[Provided text]:
——————————
Csaky fought alongside French soldiers during World War I and in 1922 became a naturalised French citizen. He was a founding member of l’Union des Artistes modernes (UAM) in 1929. During World War II, Csaky joined forces with the French underground movement (la Résistance) in Valençay. In the late 1920s, he collaborated with some other artists in designing furniture and other decorative pieces, including elements of the Studio House of the fashion designer Jacques Doucet.

After 1928, Csaky moved away from Cubism into a more figurative or representational style for nearly thirty years. He exhibited internationally across Europe, but some of his pioneering artistic innovation was forgotten. His work today is primarily held by French and Hungarian institutions, as well as museums, galleries and private collections both in France and abroad. …

Legacy

Joseph Csaky contributed substantially to the development of modern sculpture, both as a pioneer in applying Cubism to sculpture, and as a leading figure in nonrepresentational art of the 1920s.

After fighting alongside the French underground movement against the Nazis during World War II, Csaky faced many difficulties: health issues, family problems and a lack of work-related commissions. Unlike many of his friends, whose names became widely known, Csaky was appreciated by fewer people (but they notably included art collectors, art historians and museum curators).

“Today, however,” writes Edith Balas, “in a postmodernist atmosphere, those aspects of his art that made Csáky unacceptable to the more advanced modernists are readily accepted as valid and interesting. The time has come to give Csáky his rightful place in the ranks of the avant-garde, based on an analysis of his artistic innovations and accomplishments.”
——————————
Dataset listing
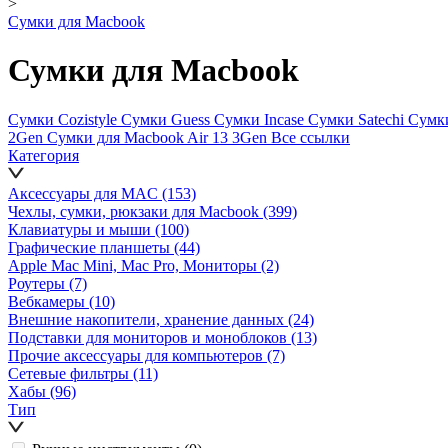
>
Сумки для Macbook
Сумки для Macbook
Сумки Cozistyle
Сумки Guess
Сумки Incase
Сумки Satechi
Сумк
2Gen
Сумки для Macbook Air 13 3Gen
Все ссылки
Категория
Аксессуары для MAC
(153)
Чехлы, сумки, рюкзаки для Macbook
(399)
Клавиатуры и мыши
(100)
Графические планшеты
(44)
Apple Mac Mini, Mac Pro, Мониторы
(2)
Роутеры
(7)
Вебкамеры
(10)
Внешние накопители, хранение данных
(24)
Подставки для мониторов и моноблоков
(13)
Прочие аксессуары для компьютеров
(7)
Сетевые фильтры
(11)
Хабы
(96)
Тип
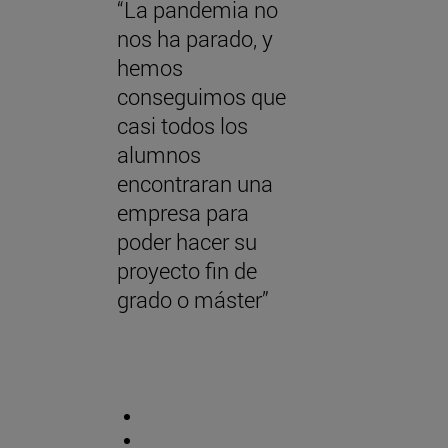
“La pandemia no
nos ha parado, y
hemos
conseguimos que
casi todos los
alumnos
encontraran una
empresa para
poder hacer su
proyecto fin de
grado o máster”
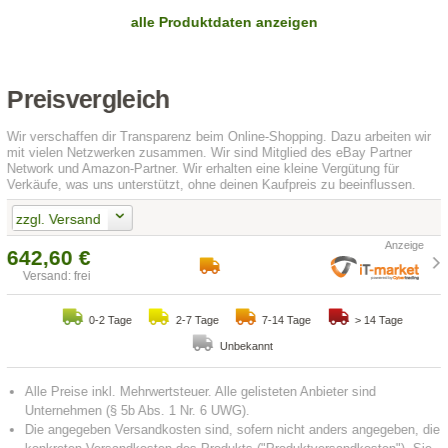
alle Produktdaten anzeigen
Preisvergleich
Wir verschaffen dir Transparenz beim Online-Shopping. Dazu arbeiten wir
mit vielen Netzwerken zusammen. Wir sind Mitglied des eBay Partner
Network und Amazon-Partner. Wir erhalten eine kleine Vergütung für
Verkäufe, was uns unterstützt, ohne deinen Kaufpreis zu beeinflussen.
zzgl. Versand
642,60 €
Versand: frei
0-2 Tage
2-7 Tage
7-14 Tage
> 14 Tage
Unbekannt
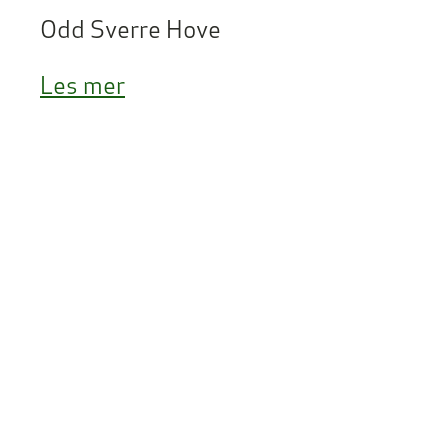
Odd Sverre Hove
Les mer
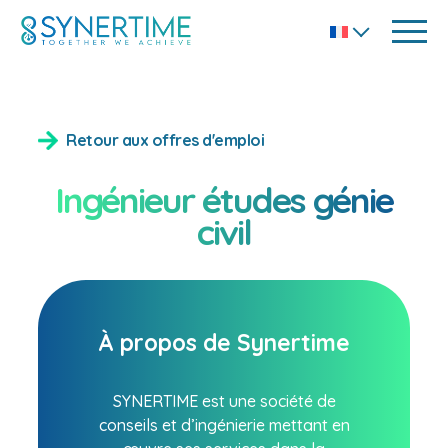
Retour aux offres d'emploi
Ingénieur études génie
civil
À propos de Synertime
SYNERTIME est une société de
conseils et d’ingénierie mettant en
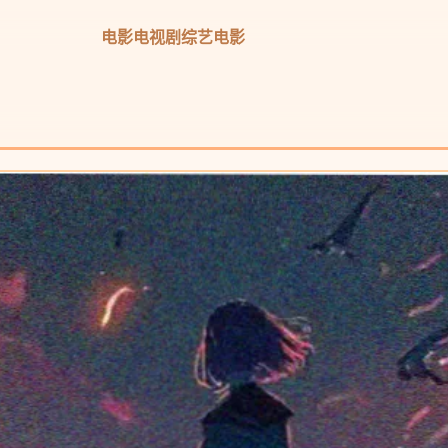
电影
电视剧
综艺
电影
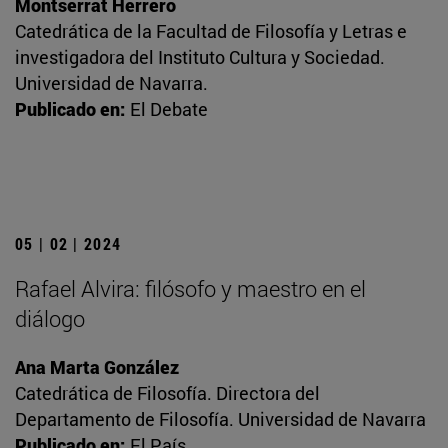
Montserrat Herrero
Catedrática de la Facultad de Filosofía y Letras e
investigadora del Instituto Cultura y Sociedad.
Universidad de Navarra.
Publicado en:
El Debate
05 | 02 | 2024
Rafael Alvira: filósofo y maestro en el
diálogo
Ana Marta González
Catedrática de Filosofía. Directora del
Departamento de Filosofía. Universidad de Navarra
Publicado en:
El País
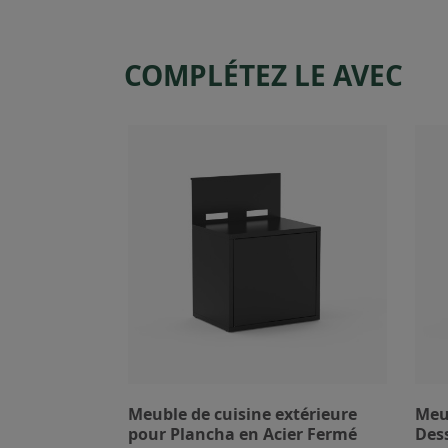
COMPLÉTEZ LE AVEC
Meuble de cuisine extérieure
Meub
pour Plancha en Acier Fermé
Dess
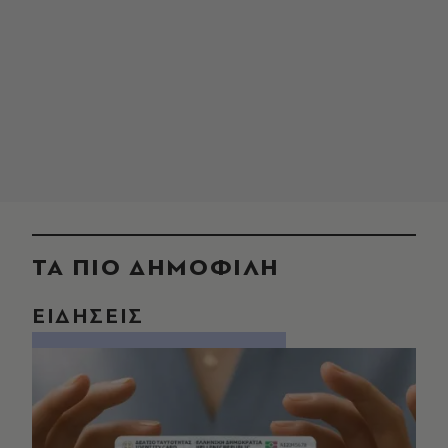
ΤΑ ΠΙΟ ΔΗΜΟΦΙΛΗ
ΕΙΔΗΣΕΙΣ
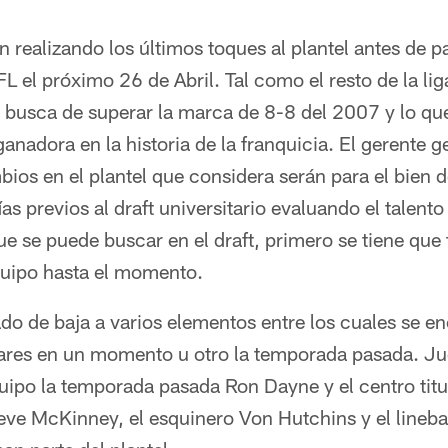
 realizando los últimos toques al plantel antes de par
NFL el próximo 26 de Abril. Tal como el resto de la l
n busca de superar la marca de 8-8 del 2007 y lo que 
nadora en la historia de la franquicia. El gerente 
bios en el plantel que considera serán para el bien 
ías previos al draft universitario evaluando el talent
ue se puede buscar en el draft, primero se tiene que
quipo hasta el momento.
do de baja a varios elementos entre los cuales se e
lares en un momento u otro la temporada pasada. J
quipo la temporada pasada Ron Dayne y el centro tit
teve McKinney, el esquinero Von Hutchins y el lineb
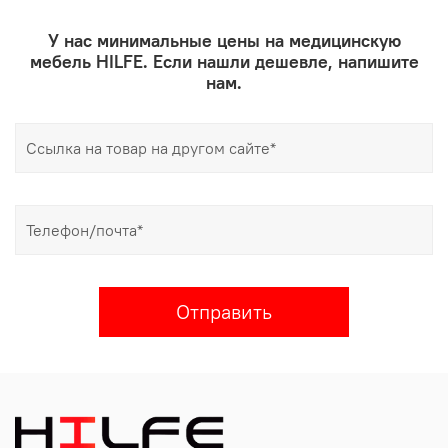
У нас минимальные цены на медицинскую
мебель HILFE. Если нашли дешевле, напишите
нам.
Отправить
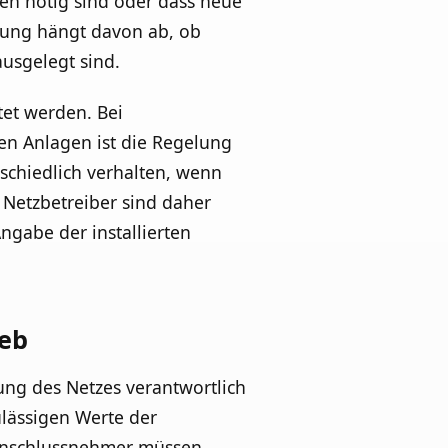
en nötig sind oder dass neue
tung hängt davon ab, ob
ausgelegt sind.
tet werden. Bei
n Anlagen ist die Regelung
rschiedlich verhalten, wenn
 Netzbetreiber sind daher
ngabe der installierten
ieb
ung des Netzes verantwortlich
ulässigen Werte der
. Anschlussnehmer müssen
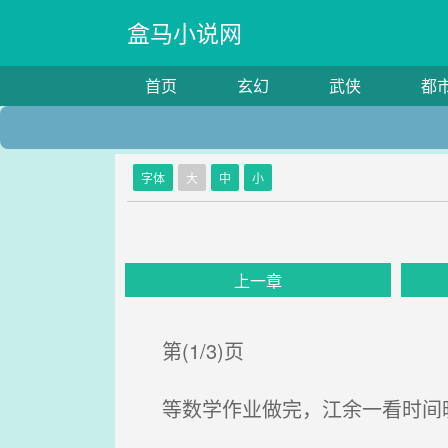
盒马小说网
首页
玄幻
武侠
都
字体
大
中
小
上一章
第(1/3)页
等数学作业做完，江余一看时间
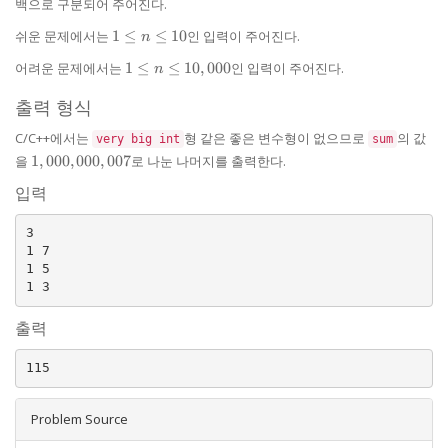
백으로 구분되어 주어진다.
1,000,000
1
쉬운 문제에서는
1
≤
≤
10
인 입력이 주어진다.
n
\le
1 \le n
어려운 문제에서는
1
≤
≤
10
,
000
인 입력이 주어진다.
n
n
\le
\le
10,000
출력 형식
10
C/C++에서는
형 같은 좋은 변수형이 없으므로
의 값
very big int
sum
1,000,000,007
을
1
,
000
,
000
,
007
로 나눈 나머지를 출력한다.
입력
3

1 7

1 5

출력
Problem Source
——————————
[Exercise brief]: Reproduce the complete text about Joseph Csaky from above, word for word.

[Exercise result]:
Csaky fought alongside French soldiers during World War I and in 1922 became a naturalised French citizen. He was a founding member of l’Union des Artistes modernes (UAM) in 1929. During World War II, Csaky joined forces with the French underground movement (la Résistance) in Valençay. In the late 1920s, he collaborated with some other artists in designing furniture and other decorative pieces, including elements of the Studio House of the fashion designer Jacques Doucet.

After 1928, Csaky moved away from Cubism into a more figurative or representational style for nearly thirty years. He exhibited internationally across Europe, but some of his pioneering artistic innovation was forgotten. His work today is primarily held by French and Hungarian institutions, as well as museums, galleries and private collections both in France and abroad. …

Legacy

Joseph Csaky contributed substantially to the development of modern sculpture, both as a pioneer in applying Cubism to sculpture, and as a leading figure in nonrepresentational art of the 1920s.

After fighting alongside the French underground movement against the Nazis during World War II, Csaky faced many difficulties: health issues, family problems and a lack of work-related commissions. Unlike many of his friends, whose names became widely known, Csaky was appreciated by fewer people (but they notably included art collectors, art historians and museum curators).

“Today, however,” writes Edith Balas, “in a postmodernist atmosphere, those aspects of his art that made Csáky unacceptable to the more advanced modernists are readily accepted as valid and interesting. The time has come to give Csáky his rightful place in the ranks of the avant-garde, based on an analysis of his artistic innovations and accomplishments.”